Then she spun on her heel and left him on the floor, making her way back to the kitchen. She put away the gun and put on the kettle to make some tea. He followed not long after, walking funny as he entered the room and pulled out a kitchen chair, sitting gingerly.
She didn’t want to feel sympathy toward him. She didn’t want to, but damned if there wasn’t a trickle of guilt running up her spine. Emma opened the freezer and grabbed an ice pack. “Here.”
He caught her rather wild toss easily, looking down in confusion for the briefest second before his expression stiffened. “Way to rub it in. While I’m glad to know you can defend yourself, I can’t believe you got the drop on me like that. Taekwondo?”
“Jazzercise.”
Emma deliberately turned her back, partly so he could place the ice pack in a strategic location without being watched, and partly to hide her amusement. She wasn’t about to discuss her martial arts training with him. Damn it, she needed to put up some walls. She didn’t want compliments. Especially not from this man.
And she didn’t want to hear his explanation, either. At this point, any excuses he could offer would be more about easing his conscience then ridding her of any past pain.
Yet…if listening to whatever bullshit reason he had for his actions meant they could finally end this forever, maybe she should hear him out. They could get it over with, then she would escort him to the door, close it firmly behind his very fine ass, and never see him again.
They could both get on with their lives.
“Tea?” she asked grudgingly.
“No, thanks.”
She went on stirring her own cup, placing the spoon to the side and making her way to the living room. If she had to listen to this, she may as well be comfortable.
He stared after her, twisting slightly where he sat until he faced her. Although she’d slipped into a pair of leggings before he’d broken in, she’d left her oversized shirt on, and the neckline was so wide it kept falling over one shoulder. Dean’s gaze lingered on her bare skin for a moment before rising to meet her eyes.
“You’re not going to make this easy, are you?”
He spoke quietly, and her back stiffened. “I don’t know. What do you consider easy? Answering questions and dealing with snide comments for six months about why your boyfriend vanished? Canceling out of an apartment and losing the damage deposit because the person you were supposed to move in with is no longer in the picture? Are those things easy when you’re eighteen and in love and abandoned?”

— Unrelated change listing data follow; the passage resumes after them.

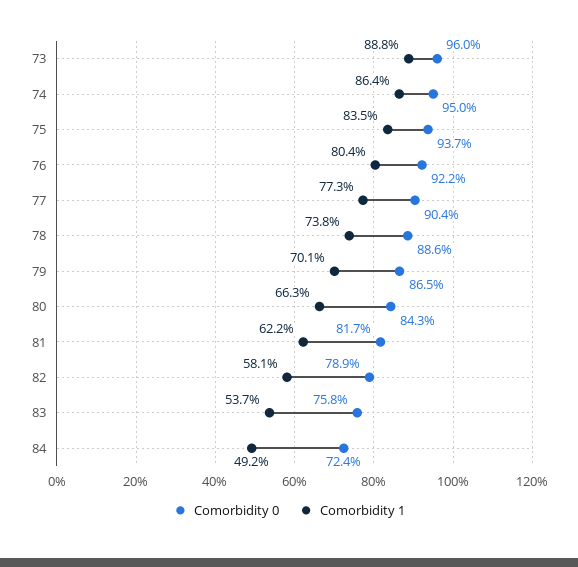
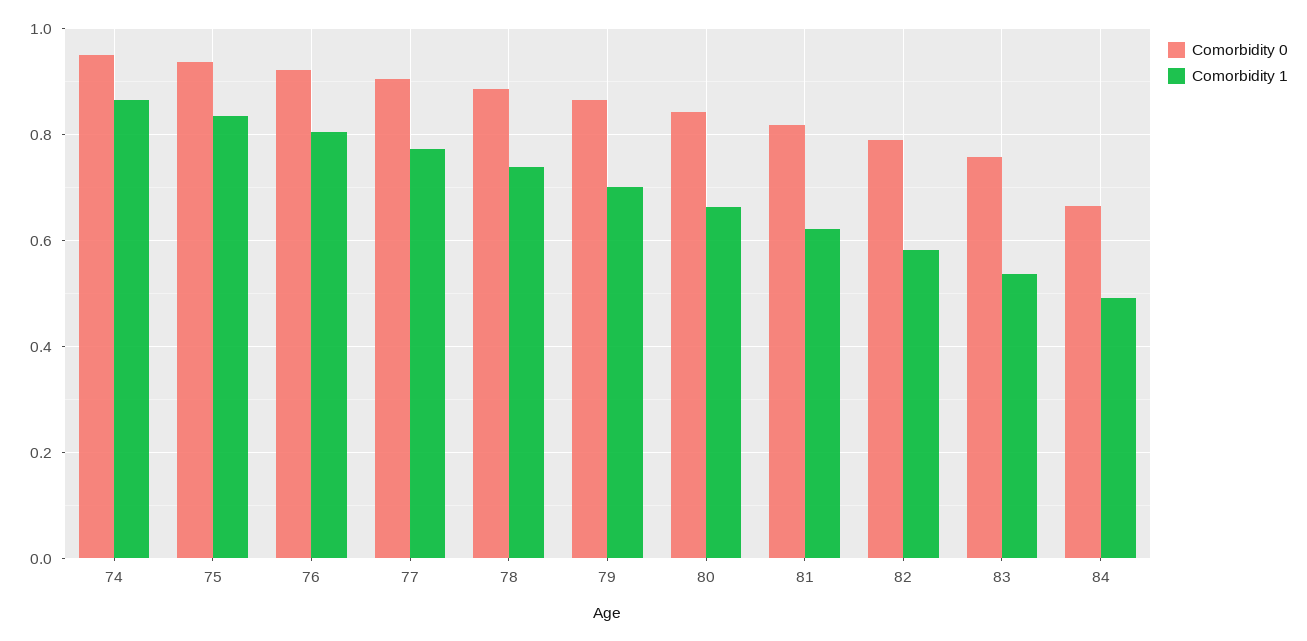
  {
    "Comorbidity 0": {
-     "73": 0.96,
      "74": 0.95,
      "75": 0.937,
      "76": 0.922,
      "77": 0.904,
      "78": 0.886,
      "79": 0.865,
      "80": 0.843,
      "81": 0.817,
      "82": 0.789,
      "83": 0.758,
-     "84": 0.724
+     "84": 0.66
    },
    "Comorbidity 1": {
-     "73": 0.888,
      "74": 0.864,
      "75": 0.835,
      "76": 0.804,
      "77": 0.773,
      "78": 0.738,
      "79": 0.701,
      "80": 0.663,
      "81": 0.622,
      "82": 0.581,
      "83": 0.537,
      "84": 0.492
    }
  }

Dean’s lips were a tight line, but it wasn’t anger on his face—it was shame. “I’m sorry. I really, truly am, Em. And for what it’s worth, it was a mistake not talking to you before I left. I’ve lived with that regret all these years.”
She thought about the women Suz described as floating in and out of Dean’s life like sexual confetti, and wondered at his definition of regret. “It was a long time ago, and it doesn’t change anything in the here and now. You left, period. I had to deal with it, and I did.”
“It was still wrong of me, and I know it’s no excuse except I was nineteen and at the moment I didn’t see any other solution.”
Emma stared down at her hands, surprised to find that they were steady. That even though she was cold inside, she really didn’t feel any anger right now. Just a dull ache inside and an enormous sense of sadness at what could have been.
“Dean, we had everything planned. We were moving in together. We were going to build a life together.” A soft laugh escaped, and if the sound was slightly bitter, she couldn’t help it. She lifted her head to look him in the eye. “I turned down a scholarship to Milan because we were going to take on the world. And instead, I found out from someone at the grocery store that you were gone. That you had boarded a bus headed to San Antonio. And then you never came back…”
The sadness in his eyes was real. “I couldn’t stay.”
“And you couldn’t call? Couldn’t write?” she demanded. “You couldn’t do any of those things that would have let me know it was nothing I had done to chase you away? The closest I got to finding out what happened to you was one of your brothers going out of his way to get in digs about how even you couldn’t stand to be with someone like me. That you’d rather get shot than end up stuck with a scrawny bitch—”
“I nearly killed him.” Dean’s tone was ice cold as he interrupted. “I went from…a bad meeting…to home, and my dad laid into me. Going on about how I was useless and a fuck-up, and how he’d teach me to show some respect, and instead of standing there and taking it, I swung back.”